(Saved data entries)
----------

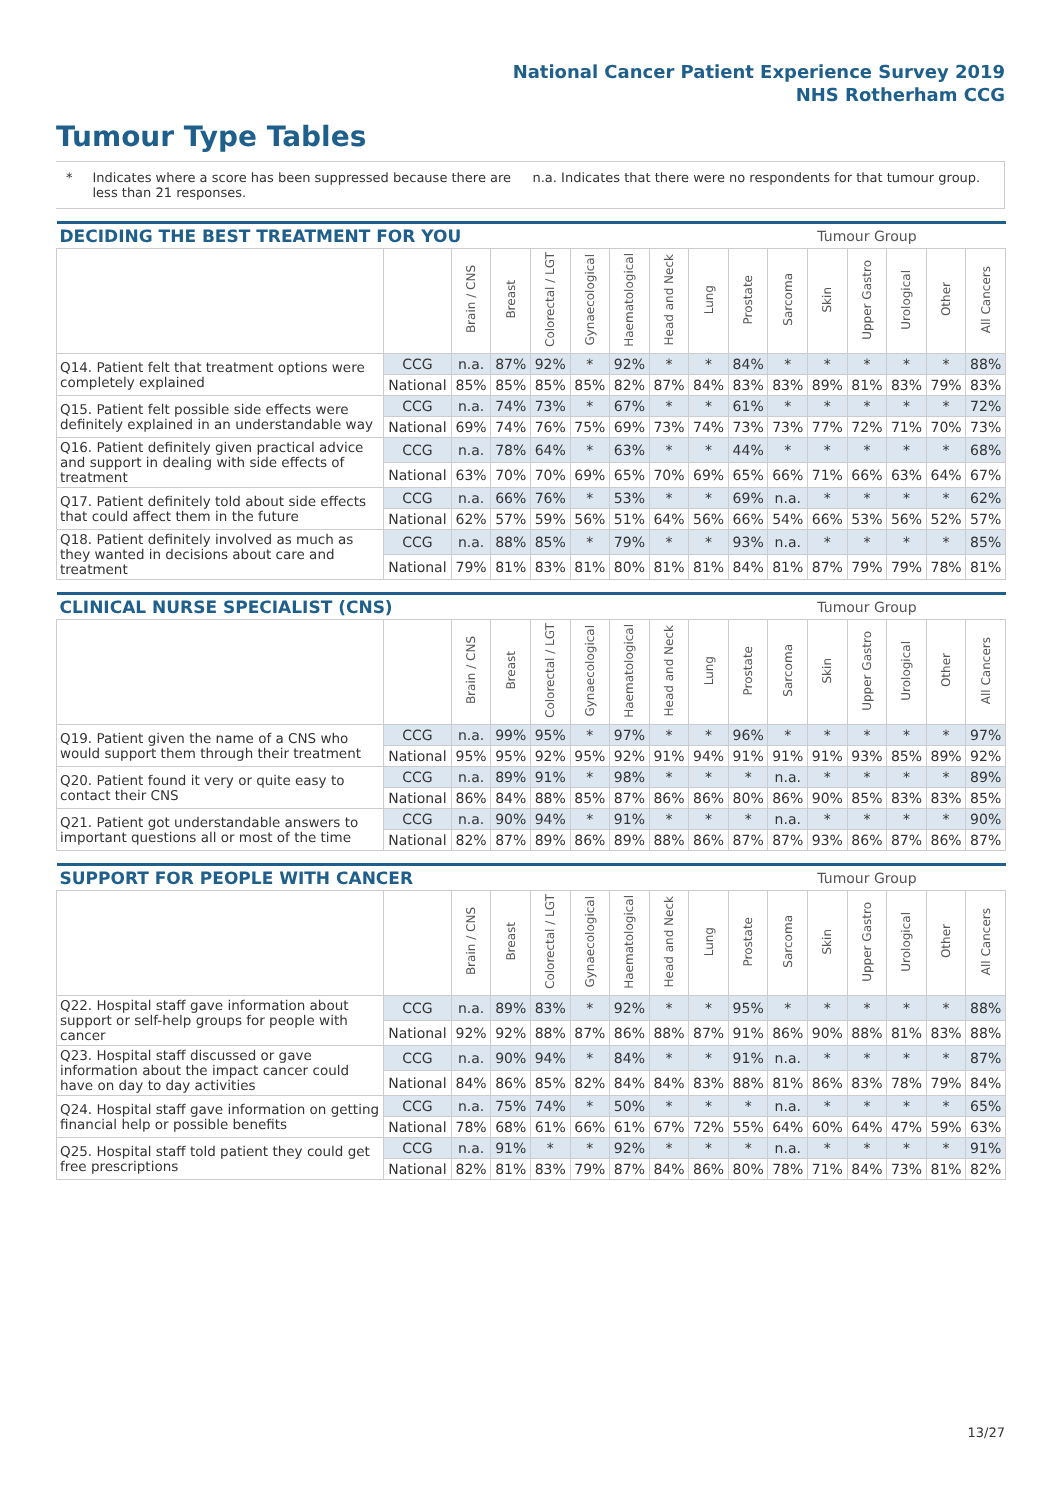National Cancer Patient Experience Survey 2019
NHS Rotherham CCG
Tumour Type Tables
* Indicates where a score has been suppressed because there are less than 21 responses.
n.a. Indicates that there were no respondents for that tumour group.
| DECIDING THE BEST TREATMENT FOR YOU | | | | | | | | | Tumour Group | | | | | | |
| --- | --- | --- | --- | --- | --- | --- | --- | --- | --- | --- | --- | --- | --- | --- | --- |
| | | Brain / CNS | Breast | Colorectal / LGT | Gynaecological | Haematological | Head and Neck | Lung | Prostate | Sarcoma | Skin | Upper Gastro | Urological | Other | All Cancers |
| Q14. Patient felt that treatment options were completely explained | CCG | n.a. | 87% | 92% | * | 92% | * | * | 84% | * | * | * | * | * | 88% |
| | National | 85% | 85% | 85% | 85% | 82% | 87% | 84% | 83% | 83% | 89% | 81% | 83% | 79% | 83% |
| Q15. Patient felt possible side effects were definitely explained in an understandable way | CCG | n.a. | 74% | 73% | * | 67% | * | * | 61% | * | * | * | * | * | 72% |
| | National | 69% | 74% | 76% | 75% | 69% | 73% | 74% | 73% | 73% | 77% | 72% | 71% | 70% | 73% |
| Q16. Patient definitely given practical advice and support in dealing with side effects of treatment | CCG | n.a. | 78% | 64% | * | 63% | * | * | 44% | * | * | * | * | * | 68% |
| | National | 63% | 70% | 70% | 69% | 65% | 70% | 69% | 65% | 66% | 71% | 66% | 63% | 64% | 67% |
| Q17. Patient definitely told about side effects that could affect them in the future | CCG | n.a. | 66% | 76% | * | 53% | * | * | 69% | n.a. | * | * | * | * | 62% |
| | National | 62% | 57% | 59% | 56% | 51% | 64% | 56% | 66% | 54% | 66% | 53% | 56% | 52% | 57% |
| Q18. Patient definitely involved as much as they wanted in decisions about care and treatment | CCG | n.a. | 88% | 85% | * | 79% | * | * | 93% | n.a. | * | * | * | * | 85% |
| | National | 79% | 81% | 83% | 81% | 80% | 81% | 81% | 84% | 81% | 87% | 79% | 79% | 78% | 81% |
| CLINICAL NURSE SPECIALIST (CNS) | | | | | | | | | Tumour Group | | | | | | |
| --- | --- | --- | --- | --- | --- | --- | --- | --- | --- | --- | --- | --- | --- | --- | --- |
| | | Brain / CNS | Breast | Colorectal / LGT | Gynaecological | Haematological | Head and Neck | Lung | Prostate | Sarcoma | Skin | Upper Gastro | Urological | Other | All Cancers |
| Q19. Patient given the name of a CNS who would support them through their treatment | CCG | n.a. | 99% | 95% | * | 97% | * | * | 96% | * | * | * | * | * | 97% |
| | National | 95% | 95% | 92% | 95% | 92% | 91% | 94% | 91% | 91% | 91% | 93% | 85% | 89% | 92% |
| Q20. Patient found it very or quite easy to contact their CNS | CCG | n.a. | 89% | 91% | * | 98% | * | * | * | n.a. | * | * | * | * | 89% |
| | National | 86% | 84% | 88% | 85% | 87% | 86% | 86% | 80% | 86% | 90% | 85% | 83% | 83% | 85% |
| Q21. Patient got understandable answers to important questions all or most of the time | CCG | n.a. | 90% | 94% | * | 91% | * | * | * | n.a. | * | * | * | * | 90% |
| | National | 82% | 87% | 89% | 86% | 89% | 88% | 86% | 87% | 87% | 93% | 86% | 87% | 86% | 87% |
| SUPPORT FOR PEOPLE WITH CANCER | | | | | | | | | Tumour Group | | | | | | |
| --- | --- | --- | --- | --- | --- | --- | --- | --- | --- | --- | --- | --- | --- | --- | --- |
| | | Brain / CNS | Breast | Colorectal / LGT | Gynaecological | Haematological | Head and Neck | Lung | Prostate | Sarcoma | Skin | Upper Gastro | Urological | Other | All Cancers |
| Q22. Hospital staff gave information about support or self-help groups for people with cancer | CCG | n.a. | 89% | 83% | * | 92% | * | * | 95% | * | * | * | * | * | 88% |
| | National | 92% | 92% | 88% | 87% | 86% | 88% | 87% | 91% | 86% | 90% | 88% | 81% | 83% | 88% |
| Q23. Hospital staff discussed or gave information about the impact cancer could have on day to day activities | CCG | n.a. | 90% | 94% | * | 84% | * | * | 91% | n.a. | * | * | * | * | 87% |
| | National | 84% | 86% | 85% | 82% | 84% | 84% | 83% | 88% | 81% | 86% | 83% | 78% | 79% | 84% |
| Q24. Hospital staff gave information on getting financial help or possible benefits | CCG | n.a. | 75% | 74% | * | 50% | * | * | * | n.a. | * | * | * | * | 65% |
| | National | 78% | 68% | 61% | 66% | 61% | 67% | 72% | 55% | 64% | 60% | 64% | 47% | 59% | 63% |
| Q25. Hospital staff told patient they could get free prescriptions | CCG | n.a. | 91% | * | * | 92% | * | * | * | n.a. | * | * | * | * | 91% |
| | National | 82% | 81% | 83% | 79% | 87% | 84% | 86% | 80% | 78% | 71% | 84% | 73% | 81% | 82% |
13/27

----------

AIM OF THE TASK: Lines holding the word "felt" are the answer; copy every one from the records above.

FINISHED EXERCISE:
| Q14. Patient felt that treatment options were completely explained | CCG | n.a. | 87% | 92% | * | 92% | * | * | 84% | * | * | * | * | * | 88% |
| Q15. Patient felt possible side effects were definitely explained in an understandable way | CCG | n.a. | 74% | 73% | * | 67% | * | * | 61% | * | * | * | * | * | 72% |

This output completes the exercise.